Le Pouillé d'avant la Révolution nous apprend que le revenu de toutes les communautés, tous les couvents de Troyes réunis, n'atteignait pas la moitié des revenus que M. Emile Hoppenot qui a gagné en filant de la soie depuis une vingtaine d'années. Voilà donc pourquoi les révolutionnaires s'attaquent aux communautés. Ils ne s'y trompent pas, il veulent avant tout les épuiser et les faire disparaître. Les communautés sont obligées d'avoir des ressources pour vivre, et les ressources doivent échapper à l'inquisition du gouvernement. Si elles ont des biens patents, elles ne peuvent plus vivre.

Les religieux sont donc dans un va-et-vient, dans une incertitude continuels. Le budget ne peut pas être établi officiellement. Chacun par là-même devient plus libre et peut-être porté à s'accorder ceci ou cela, et le vœu de pauvreté disparaît. Nous sommes obligés de pratiquer ce vœu avec rigueur, plus que jamais. Il ne peut y avoir de contrôle actif, cela constitue un grand péril. Soyons réellement pauvres et exactement pauvres. C'est un grand moyen de sanctification, que de ne rien faire, de ne rien se donner en dehors de ce qui est marqué. L'obligation de conserver l'esprit de pauvreté incombe à chacun, puisque la communauté ne peut plus le protéger. Ayons dans le vêtement ce qui est nécessaire. Il ne faut pas se laisser avoir froid, ne portons pas de souliers percés. Notre-Seigneur avait le nécessaire, le convenable, mais pas plus.

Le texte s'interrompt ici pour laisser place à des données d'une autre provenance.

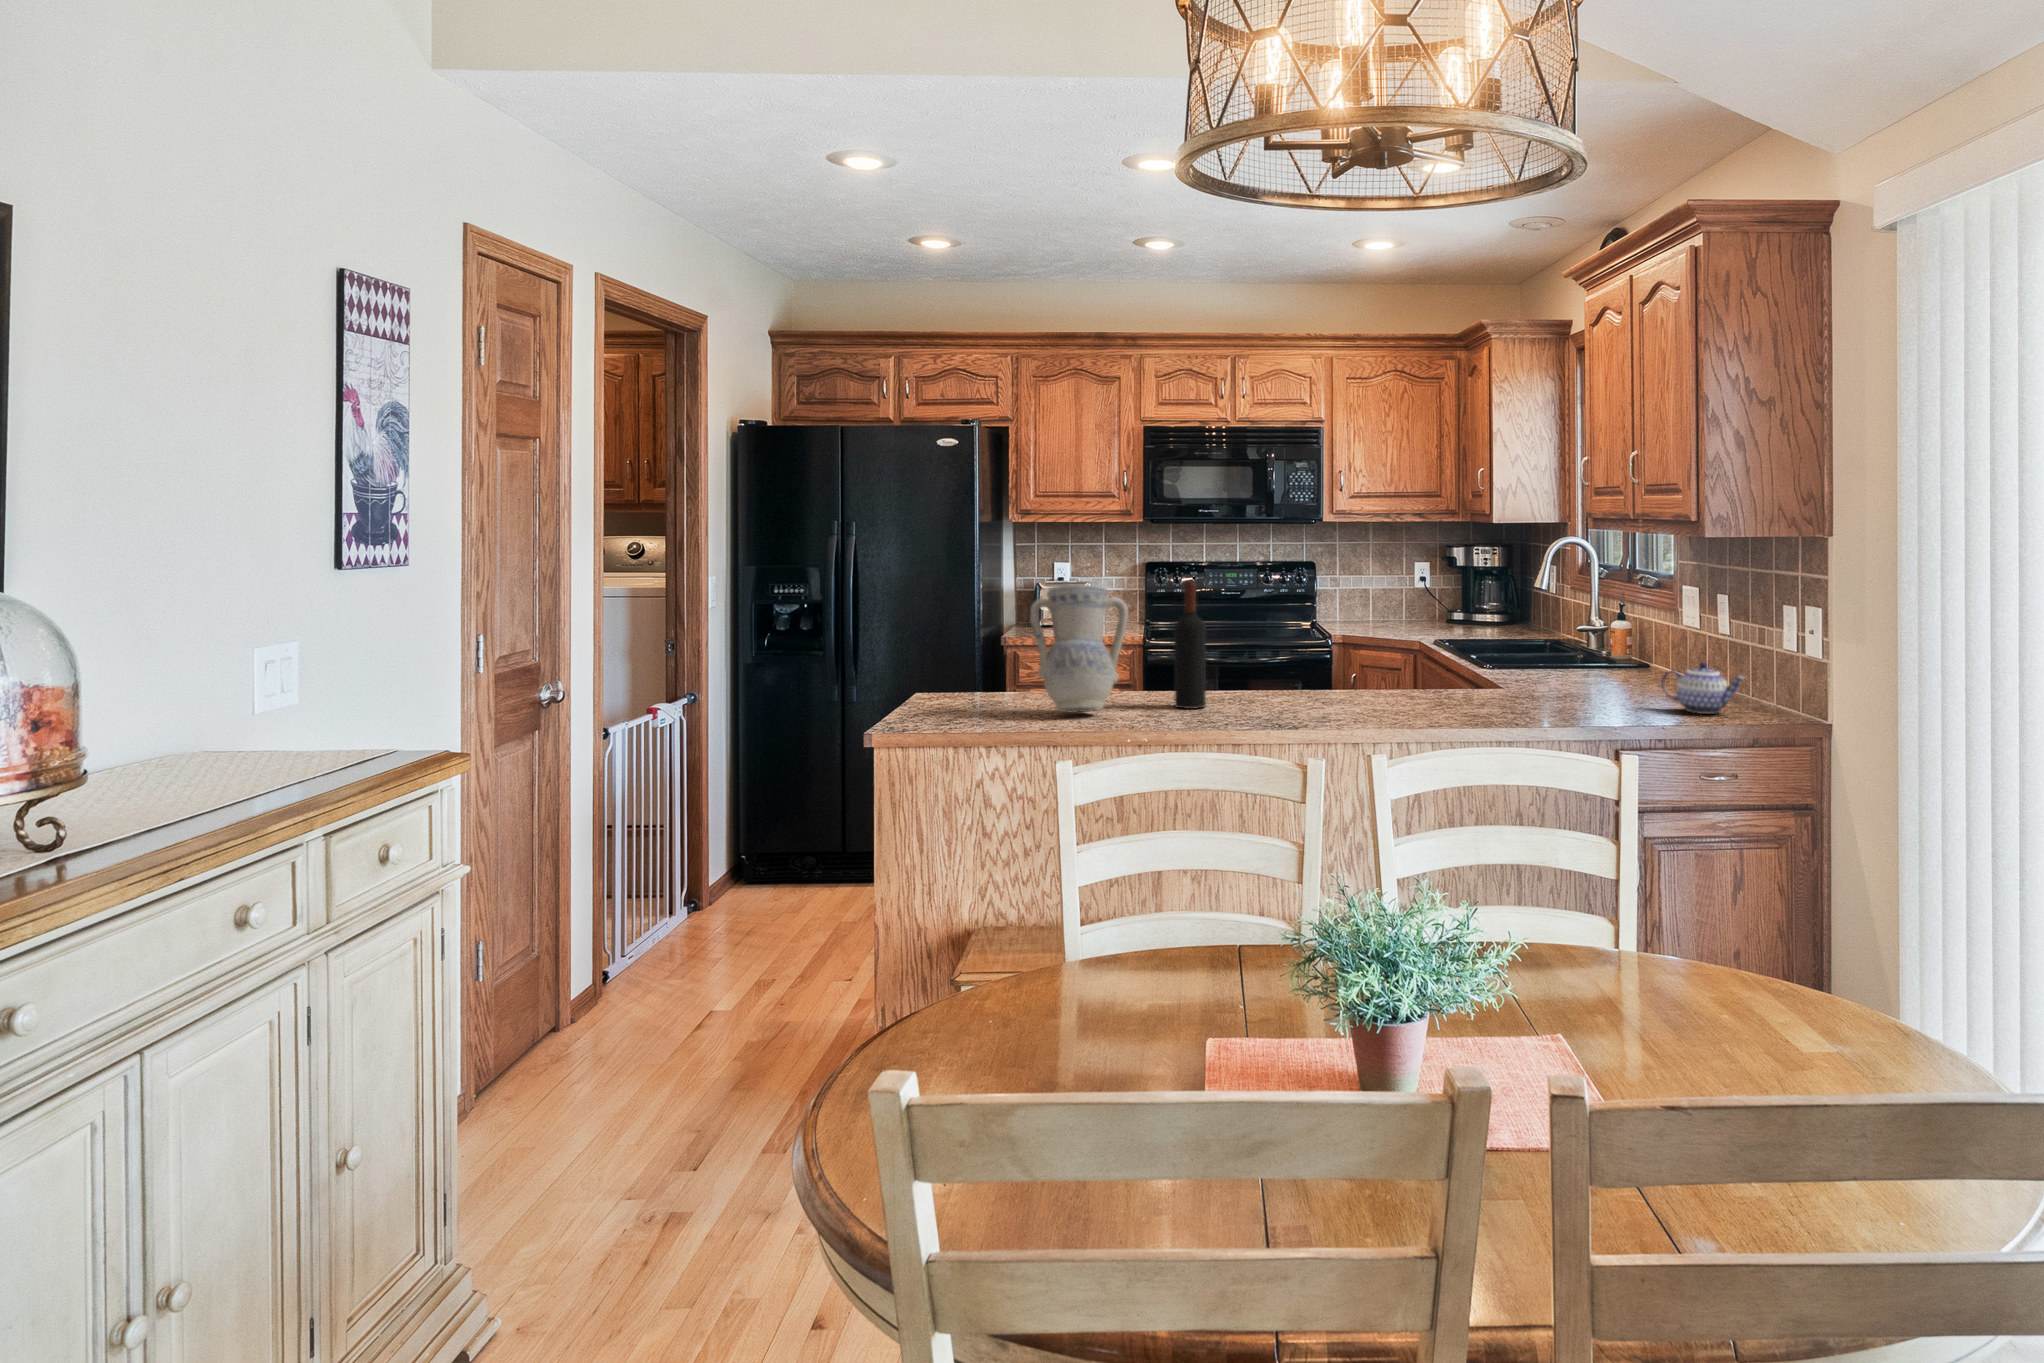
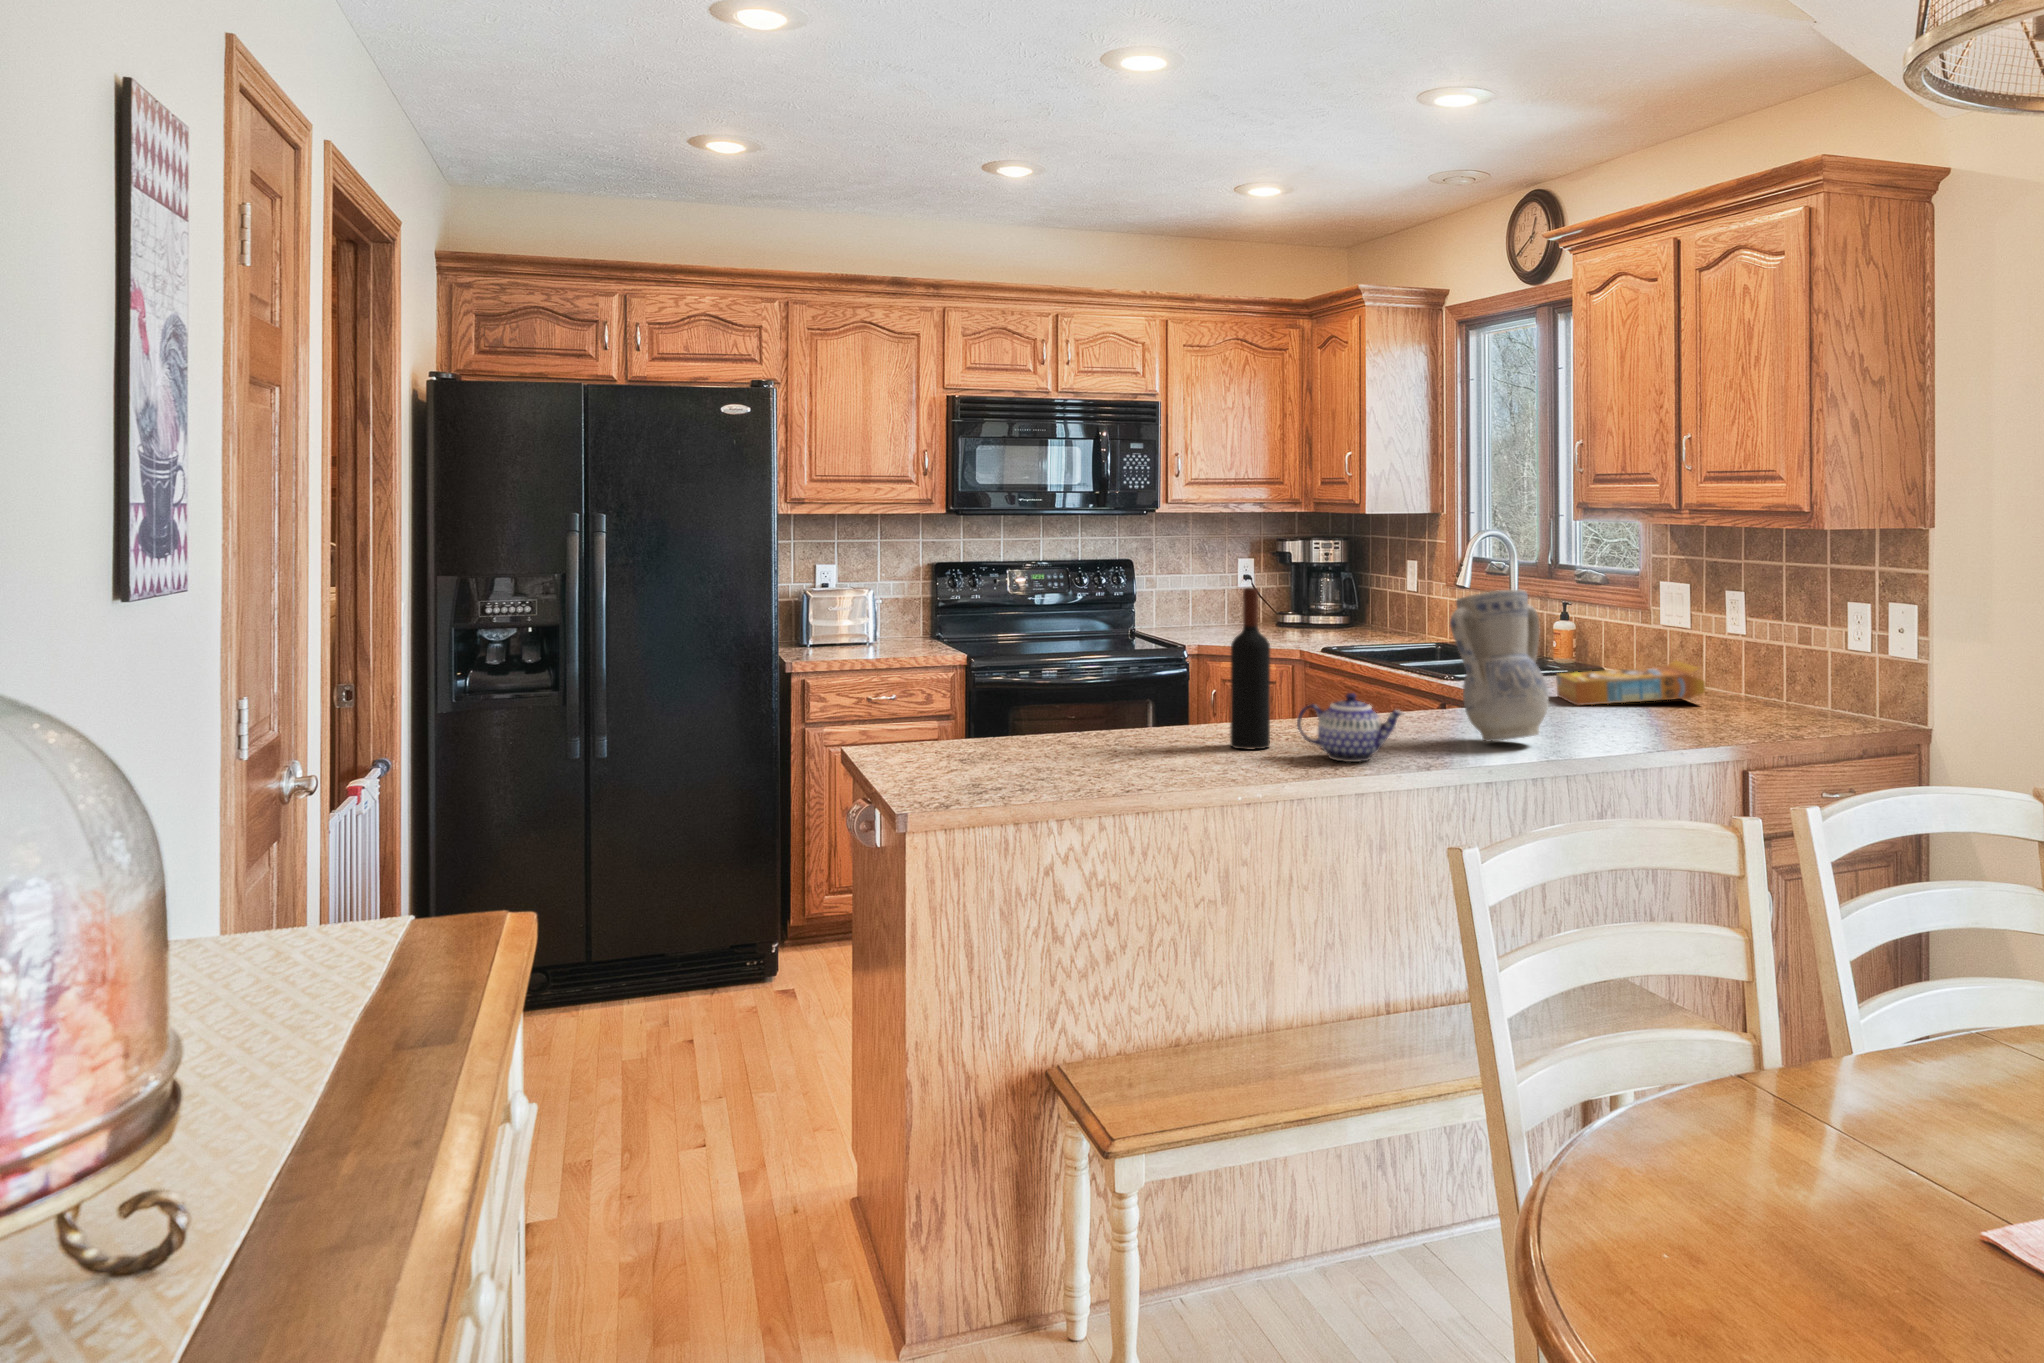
vase: present [1030,585,1128,712] -> present [1450,590,1548,742]
cereal box: none [1538,656,1658,696] -> present [1556,661,1705,706]
teapot: present [1661,662,1745,714] -> present [1297,693,1403,762]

Que notre nourriture soit bonne, que ce soit la nourriture des honnêtes ouvriers, des artisans d'autrefois, mais non pas toujours de maintenant. Prenons la nourriture qui se prend dans une famille de situation médiocre, modeste, où règnent l'ordre et l'économie. Il faut mettre de l'eau dans son vin, et bien pratiquer la mortification qui consiste à ne pas faire attention à une chose plutôt qu'à une autre. Il faut manger selon son appétit. Gardons en tout l'esprit de pauvreté. Il sera le gardien, le rempart, la citadelle de la vie religieuse. C'était une pensée de la bonne Mère que le créé appartient à Dieu, c’est avec le créé qu’on honore le Père, comme on honore le Fils avec les sacrements et le Saint-Esprit avec la fidélité à la grâce. C'est de Dieu le Père que nous tenons le créé, c'est avec cela qu'il faut l'honorer, le servir. Pénétrons-nous bien de cette pensée-là.

Notre pauvreté ne sera pas exagérée, mais nous prendrons Notre-Seigneur comme modèle. Que notre vie soit tout à fait modelée sur la sienne. Que chacun l'ait bien dans sa volonté et dans son cœur. Ce sera la bénédiction de la congrégation. Si nous sommes pauvres, nous serons bénis de Dieu; si nous ne l'étions pas, nous irions contre nos fins plus que toute autre congrégation religieuse.